Kimberly Jones-Mbuyi, the mother of Michaela Carter, is suing Metro Nashville for what happened in the middle of that 911 call.
The lawsuit says earlier in the day, Carter's estranged husband, James Leggett, called and sent text messages to Carter, which the lawsuit says violated a protection order Carter had against Leggett after he beat Carter with a glass liquor bottle earlier that year.
But when Carter called Metro Police and showed officers the text messages, the lawsuit says officers brought her back home and told her they still didn't have enough evidence to arrest her husband, despite a no-contact order that prohibited communication of any kind including emails or other messages.
Legget came back after police left, and Carter called 911.
On the call, you can then hear what police say was Leggett shooting Carter, who later died.
Police eventually arrested Leggett for the shooting, but the lawsuit says police should have known they had enough to arrest him for violating the protection order before he shot Carter.
Jones-Mbuyi's attorney, Daniel Horwitz, sent a copy of the 911 call to all Metro Council members, saying "Because you are responsible for funding and overseeing public safety in this city, I think it's important that you hear — directly — what citizens actually experience during a crisis."
Horwitz's email also cited what he said was "the shocking rudeness of the dispatcher while Ms.
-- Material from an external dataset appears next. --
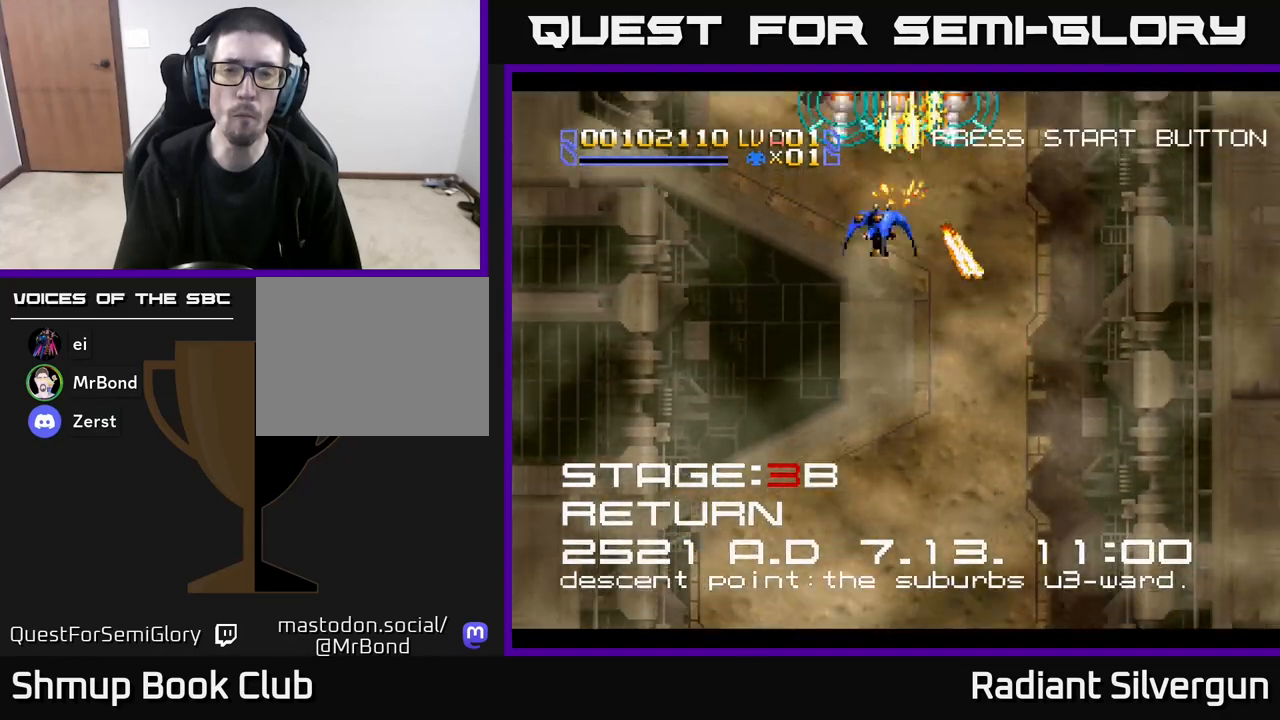
{"buttons": ["A", "DPAD_RIGHT"], "left_stick": "center", "events": [[183, "DPAD_LEFT", "up"], [217, "DPAD_RIGHT", "down"], [250, "DPAD_DOWN", "up"]]}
Carter was in imminent danger, afraid for her life, and ultimately murdered."
WARNING: the audio of the call includes the moment Carter was shot and ultimately killed. Horwitz says Carter's family specifically wants the entirety of the call — including the shooting — to be released for the public to hear, "to prevent this from happening to anyone else." He also said the family "wants Metro Council to take action to address what went wrong.
In response to the lawsuit, today a Metro attorney said:
"MNPD takes its responsibilities seriously, and we dispute Plaintiff’s version of the events as outlined in the complaint. Given the pending litigation, we will respond to Plaintiff’s more specific claims and allegations through the appropriate legal process."
If you or someone you know is experiencing domestic abuse, there is hope and help available. Call the Tennessee Domestic Violence Helpline at 1-800-356-6767.